---- SELECTED TEXT

Taipei Mayor Ko talks of corporate culture, digital governance (Photo/Taiwan News)

TAIPEI (Taiwan News) – Taipei Mayor Ko Wen-je (柯文哲) delivered a speech on the “corporate culture” of his administration and explored issues concerning digital governance at the I-Mei Foods building on May 20 at the invitation of the Digital Taiwan Roundtable (台灣數位科技與政策協進會).

Attendees of the seminar included Taipei’s Department of Information Technology Commissioner Lu Hsin-ke (呂新科), Department of Economic Development Commissioner Lin Chung-chieh (林崇傑), President of Digital Taiwan Roundtable Luis Ko (高志明), and city advisor Ben Jai (翟本喬).

Ko reiterated his political philosophy of “do the right thing,” while providing an environment that allows employees to “make mistakes,” so as to spur innovation without the fear of incurring penalties for failure.

The leader of Taiwan’s capital city laid out the key elements shaping the core values of the city government, which are integrity, openness, innovation, and teamwork. However, he joked, “teamwork lacking integrity amounts to complicity structure,” urging public servants not to fail people.

Echoing the remarks of the mayor, Luis Ko noted the event aimed to provide an opportunity for representatives from the government, industry, and academia to express their views freely and exchange opinions with the city officials. The occasion served as an example of how the public and private sectors can work together towards better governance.

Photo/Taiwan News

According to Ko, “people’s trivial concerns should be treated as the government’s major priorities.” Taipei City has been endeavoring to provide citizens with facilitated online application services.

Information Technology Commissioner Lu elaborated that the agency is striving to optimize the city’s identification systems incorporating residents’ information in various administrative areas. Pay.taipei, for example, is an online platform implemented to fast-track payment services spanning utility bills and parking tickets.

Lu also shared with the audience his vision of the city’s digital policies. With the introduction of enterprise architectures and project management methods, the city government seeks to create a cross-departmental information collaboration roadmap that incorporates 152 agencies and 682 information systems.

In the seminar, Information Management Association Hung Kuo-hsing (洪國興) offered his insight on the direction the country should be heading in digital governance. He proposed that Taiwan establish a national cloud center for better data integration and a common services platform allowing for improved resources integration.

--------

■ REQUIRED TASKS:
[1] Duplicate the part of the news article starting with "Information Technology Commissioner Lu elaborated" and going on through "and parking tickets.".
[2] List the core values of the Taipei city government as named in the news article.
The lines after this point are separate material and are not part of the news article.

---- RECORDED INFORMATION

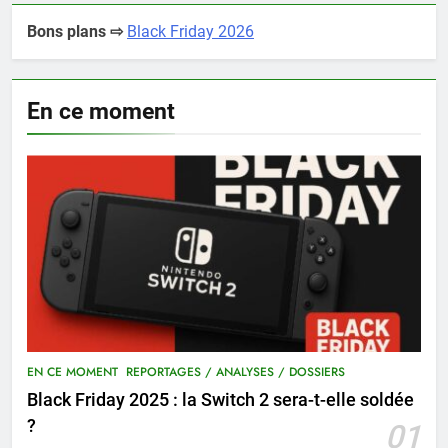
Bons plans ⇨
Black Friday 2026
En ce moment
EN CE MOMENT
REPORTAGES / ANALYSES / DOSSIERS
Black Friday 2025 : la Switch 2 sera-t-elle soldée
?
01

--------

■ ACTIVITY ANSWERS:
[1]
Information Technology Commissioner Lu elaborated that the agency is striving to optimize the city’s identification systems incorporating residents’ information in various administrative areas. Pay.taipei, for example, is an online platform implemented to fast-track payment services spanning utility bills and parking tickets.

[2] Integrity, openness, innovation, teamwork